_Trecho da página:_
Já acostumado a lidar com o desconhecimento do movimento por parte do grande público, o escritor de 83 anos tem sempre na ponta da língua a definição: "O objetivo principal é lutar contra o processo de vulgarização e descaracterização da cultura brasileira".
Nas paredes da sala, destaca-se entre as várias obras um tapete colorido no qual uma onça, uma cobra e três gaviões se unem formando um só animal. Criada por Suassuna, a figura representa as facetas da morte, que o autor de "O Auto da Compadecida" e de "A Pedra do Reino" diz não temer.
Abaixo do tapete repousa um aparelho de televisão cujo modelo não é dos mais modernos. É nele que o escritor vem acompanhando, satisfeito, a novela "Cordel Encantado", da Rede Globo. A veiculação da trama, argumenta, é "uma vitória para os que defendem a aproximação entre a cultura de massas e a cultura popular brasileira".

_Linhas selecionadas:_
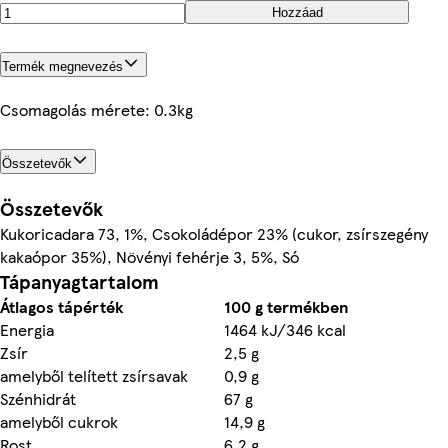
Hozzáad
Termék megnevezés
Csomagolás mérete: 0.3kg
Összetevők
Összetevők
Kukoricadara 73, 1%, Csokoládépor 23% (cukor, zsírszegény
kakaópor 35%), Növényi fehérje 3, 5%, Só
Tápanyagtartalom
Átlagos tápérték
100 g termékben
Energia
1464 kJ/346 kcal
Zsír
2,5 g
amelyből telített zsírsavak
0,9 g
Szénhidrát
67 g
amelyből cukrok
14,9 g
Rost
6,2 g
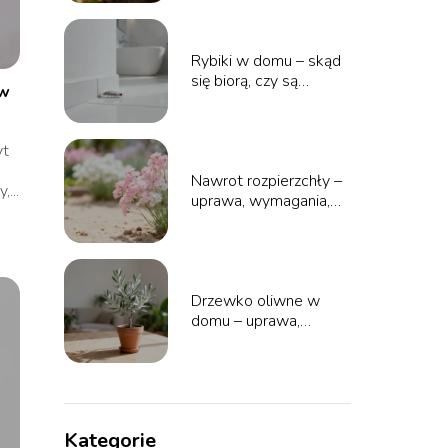
Rybiki w domu – skąd
się biorą, czy są
ów
groźne, jak się pozbyć
yt
Nawrot rozpierzchły –
...
uprawa, wymagania,
pielęgnacja
Drzewko oliwne w
domu – uprawa,
pielęgnacja,
podlewanie
Kategorie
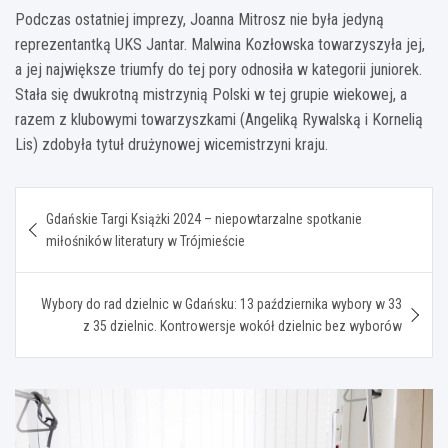
Podczas ostatniej imprezy, Joanna Mitrosz nie była jedyną
reprezentantką UKS Jantar. Malwina Kozłowska towarzyszyła jej,
a jej największe triumfy do tej pory odnosiła w kategorii juniorek.
Stała się dwukrotną mistrzynią Polski w tej grupie wiekowej, a
razem z klubowymi towarzyszkami (Angeliką Rywalską i Kornelią
Lis) zdobyła tytuł drużynowej wicemistrzyni kraju.
Nawigacja
Gdańskie Targi Książki 2024 – niepowtarzalne spotkanie
wpisu
miłośników literatury w Trójmieście
Wybory do rad dzielnic w Gdańsku: 13 października wybory w 33
z 35 dzielnic. Kontrowersje wokół dzielnic bez wyborów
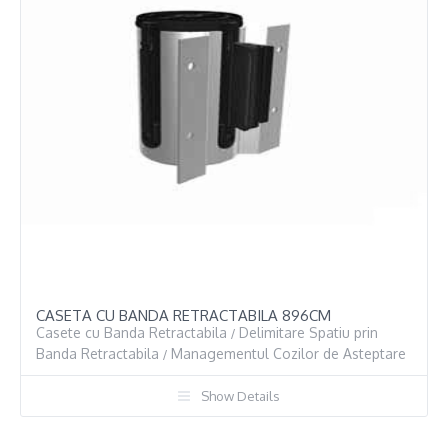
CASETA CU BANDA RETRACTABILA 896CM
Casete cu Banda Retractabila
Delimitare Spatiu prin
/
Banda Retractabila
Managementul Cozilor de Asteptare
/
Show Details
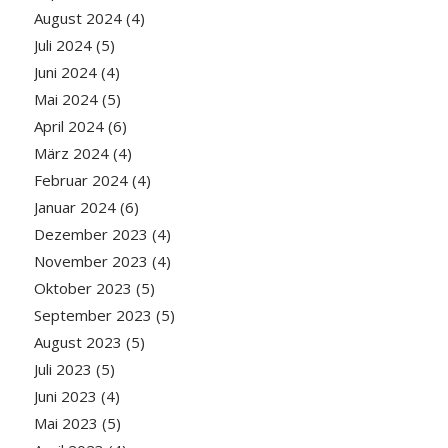
August 2024
(4)
Juli 2024
(5)
Juni 2024
(4)
Mai 2024
(5)
April 2024
(6)
März 2024
(4)
Februar 2024
(4)
Januar 2024
(6)
Dezember 2023
(4)
November 2023
(4)
Oktober 2023
(5)
September 2023
(5)
August 2023
(5)
Juli 2023
(5)
Juni 2023
(4)
Mai 2023
(5)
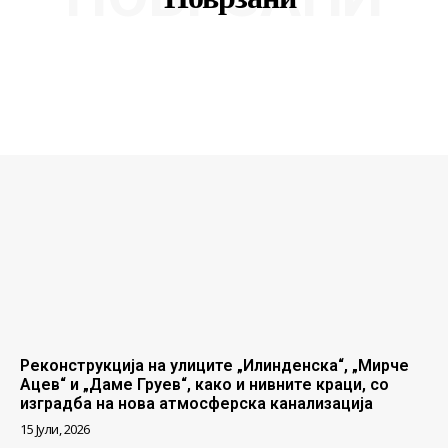
Реконструкција на улиците „Илинденска“, „Мирче
Ацев“ и „Даме Груев“, како и нивните краци, со
изградба на нова атмосферска канализација
15 Јули, 2026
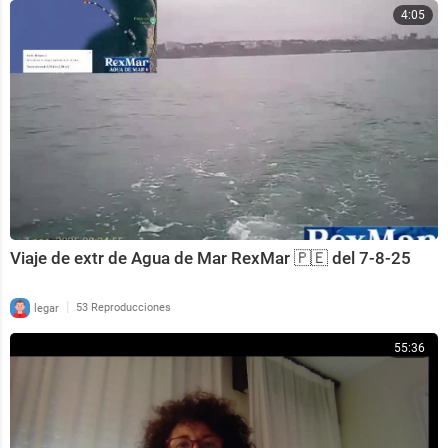
4:05
Viaje de extr de Agua de Mar RexMar 🇵🇪 del 7-8-25
|
legar
53 Reproducciones
55:36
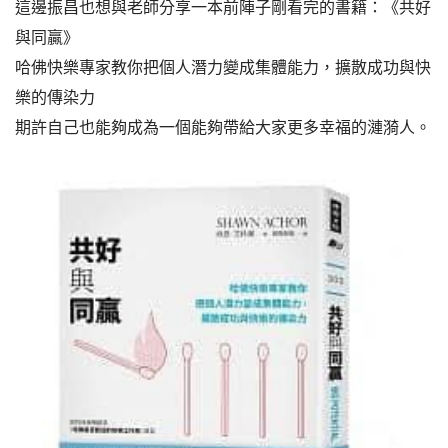
這邊振昌也想與老師分享一本前陣子剛看完的書籍：《共好
與同贏》
哈佛快樂專家教你把個人潛力變成集體能力，擴散成功與快
樂的傳染力
期許自己也能夠成為一個能夠帶給大家更多幸福的漣漪人。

_O que fazer:_
Indique se cada afirmação abaixo está de acordo com o trecho sobre Suassuna, respondendo sim ou não e citando literalmente as palavras do trecho que decidem a resposta.
1. O tapete da sala mostra uma onça, uma cobra e três gaviões formando um só animal.
2. O autor afirma ter medo da morte.
3. A televisão que fica abaixo do tapete é de um modelo dos mais modernos.

_Solução:_
1. Sim: "uma onça, uma cobra e três gaviões se unem formando um só animal".
2. Não: "diz não temer".
3. Não: "cujo modelo não é dos mais modernos".